The horizontal axis is the difference between manually labeled sampling points and the sampling points picked up by the deep learning model.įigure 6. Examples of randomly inspected samples with large differences between the manual labeling of the DiTing dataset and the automatic detection results of PhaseNet.įigure 7. Histograms of the theoretical traveltime residuals for manually picked P- and S-wave arrival times.Bulletin of Earthquake Engineering presents original, peer-reviewed papers on research related to the broad spectrum of earthquake engineering.
#Lithuania earthquake bulletin serial number#
The blue lines are labels of P-wave arrival times the red lines are labels of S-wave arrival times the upward and downward arrows denote the “positive” and “negative” P-wave first-motion polarities, respectively the waveforms are arranged by epicentral distance the serial number is in the “seismic event number.station number” format, which is the unique number of the waveform in the DiTing dataset.įigure 5. Results of benchmark tests for the DiTing dataset using the EQTransformer and PhaseNet algorithms. The orange line is the tectonic line.įigure 2. Histograms of the epicentral distance (a), magnitude (b), signal-to-noise ratio of P-waves (c), and signal-to-noise ratio of S-waves (d) in the DiTing dataset.įigure 3. Distributions of back azimuth (a), P-wave first-motion polarity (b) (where “U” represents upward, “D” represents downward, and “I,” “E,” and “-” represent impluse, emergent, and uncertain first-motion labeling features, respectively), and magnitude type (c) for the DiTing dataset.įigure 4. Examples of labeled waveforms at epicentral distances of (a) 0–160 km and (b) 160–330 km. The dots denote earthquakes, with the color indicating the earthquake depth. Such research will further promote the development and application of artificial intelligence in seismology.įigure 1. Distribution of the earthquakes (a) and seismic stations (b) included in the DiTing dataset. The dataset compiled in this study can serve as a high-quality benchmark for machine learning model development and data-driven seismological research on earthquake detection, seismic phase picking, first-motion polarity determination, earthquake magnitude prediction, early warning systems, and strong ground-motion prediction. The magnitudes of seismic events, epicentral distance, signal-to-noise ratio of P-wave data, and signal-to-noise ratio of S-wave data ranged from 0 to 7.7, 0 to 330 km, –0.05 to 5.31 dB, and –0.05 to 4.73 dB, respectively. Each three-component waveform contained a considerable amount of descriptive information, such as the epicentral distance, back azimuth, and signal-to-noise ratios. All waveforms were sampled at 50 Hz and cut to a time length of 180 s starting from a random number of seconds before the occurrence of an earthquake.

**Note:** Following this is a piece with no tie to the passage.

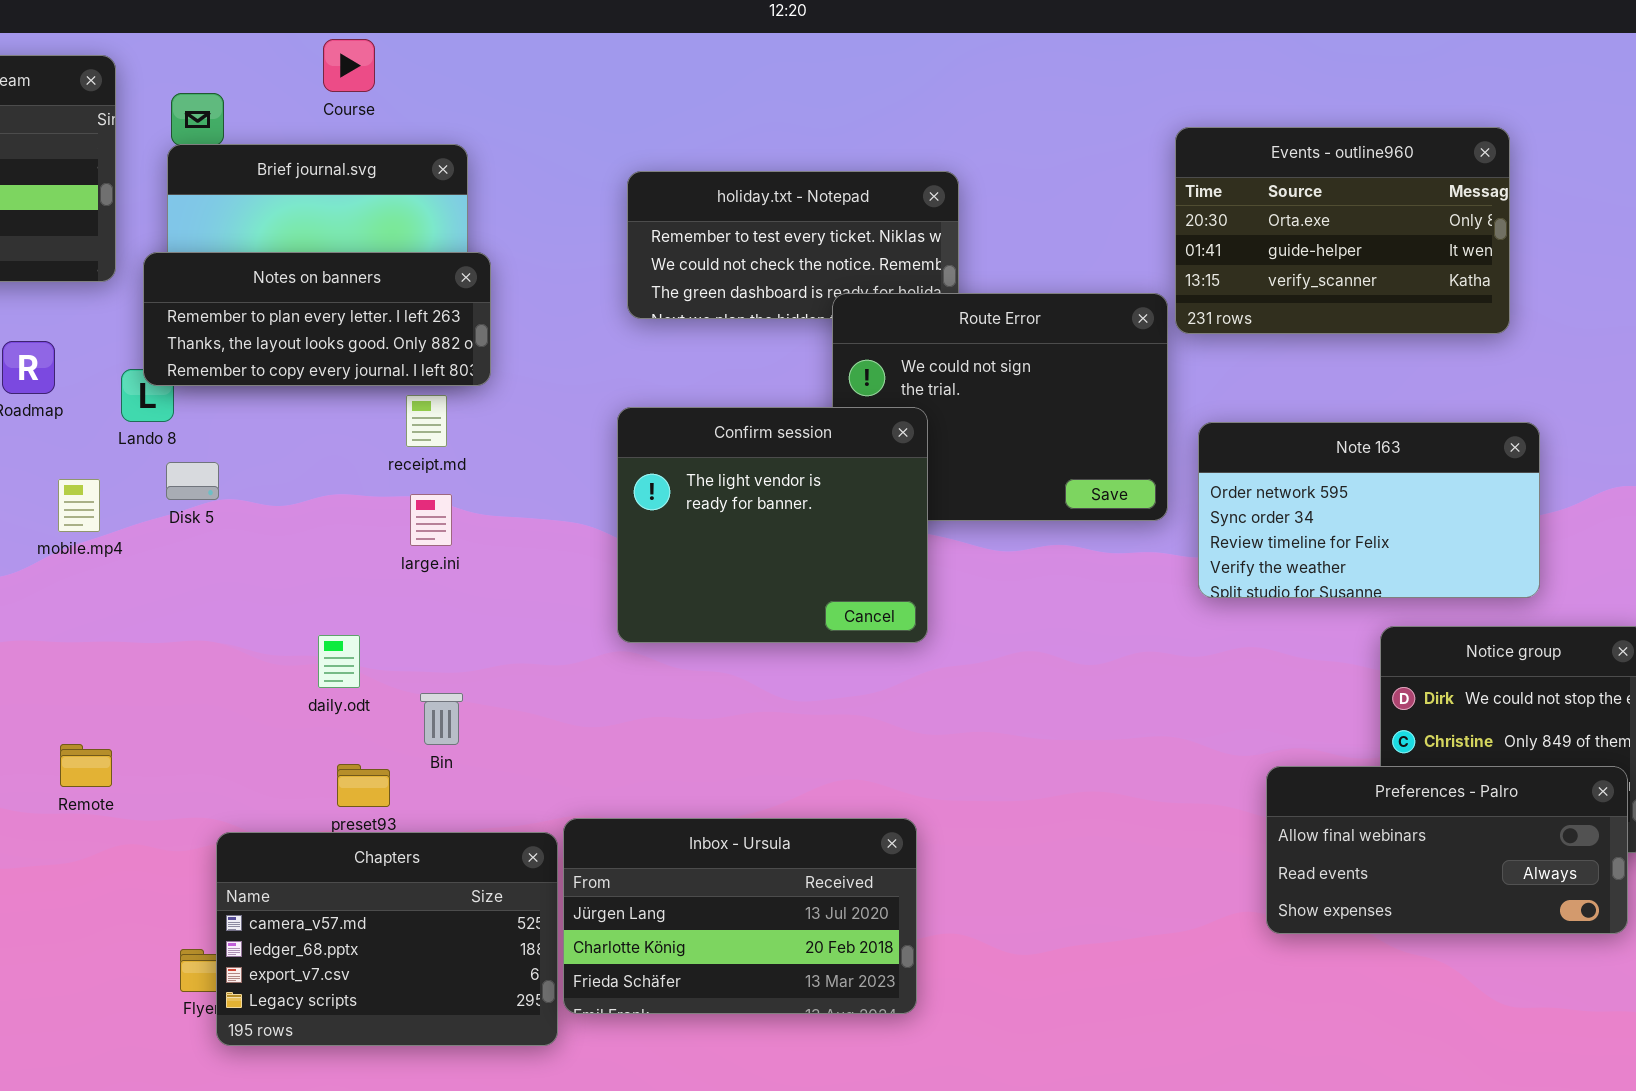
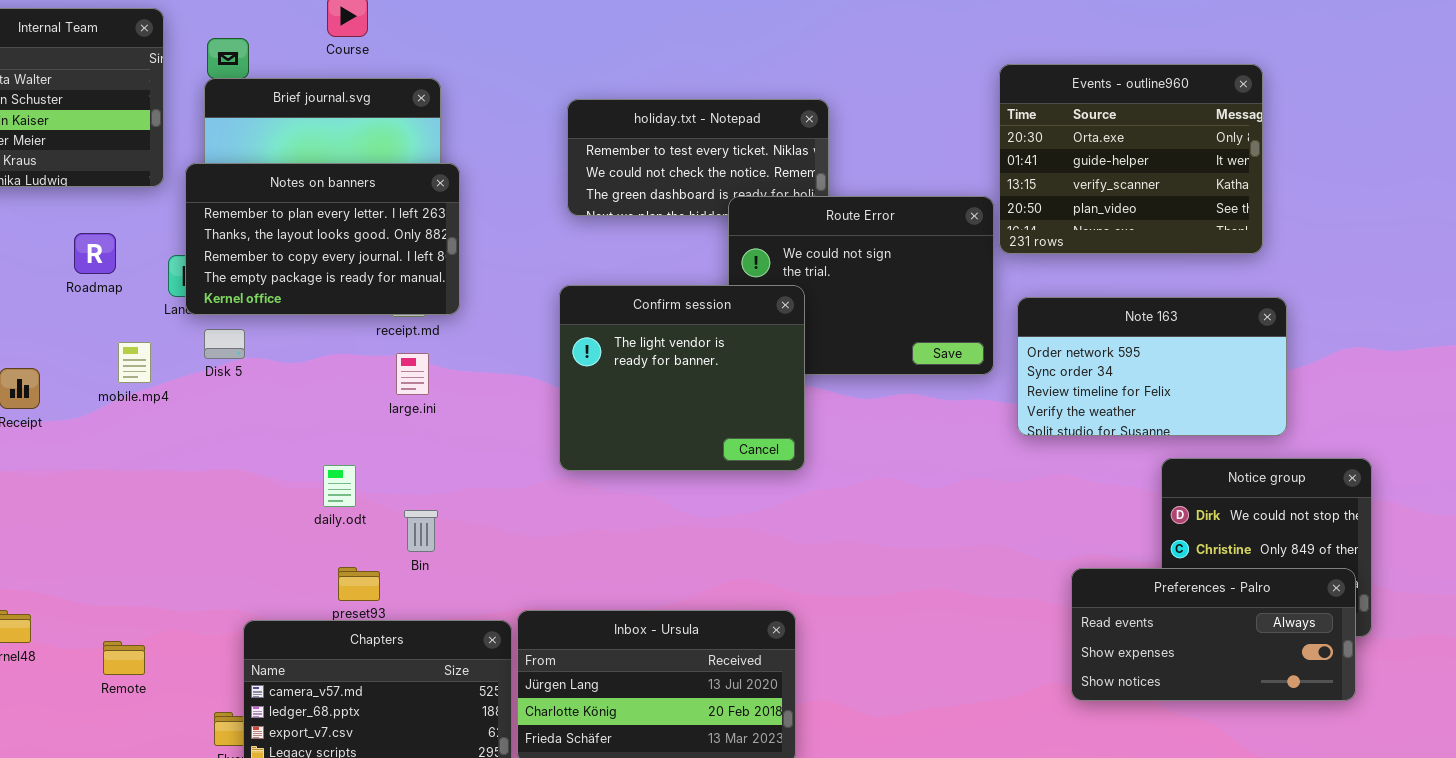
Events - outline960: [1175,127,1510,334] -> [999,64,1263,254], resized
Notes on banners: [143,252,491,386] -> [185,163,460,315], resized
Remote: [60,744,112,787] -> [103,641,145,675], moved
Preferences - Palro: [1266,766,1628,934] -> [1071,568,1356,701], scrolled down 1 row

The obtained dataset included 2,734,748 three-component waveform traces from 787,010 regional seismic events, the corresponding P- and S-phase arrival time labels, and 641,025 P-wave first-motion polarity labels. Data were recorded using broadband and short-period seismometers. In this study, based on the 2013–2020 seismic cataloging reports of the China Earthquake Networks Center, we constructed an artificial intelligence seismological training dataset (“DiTing”) with the largest known total time length. Vast amounts of high-quality labeled data are required to develop and apply artificial intelligence in seismology research. In recent years, artificial intelligence technology has exhibited great potential in seismic signal recognition, setting off a new wave of research.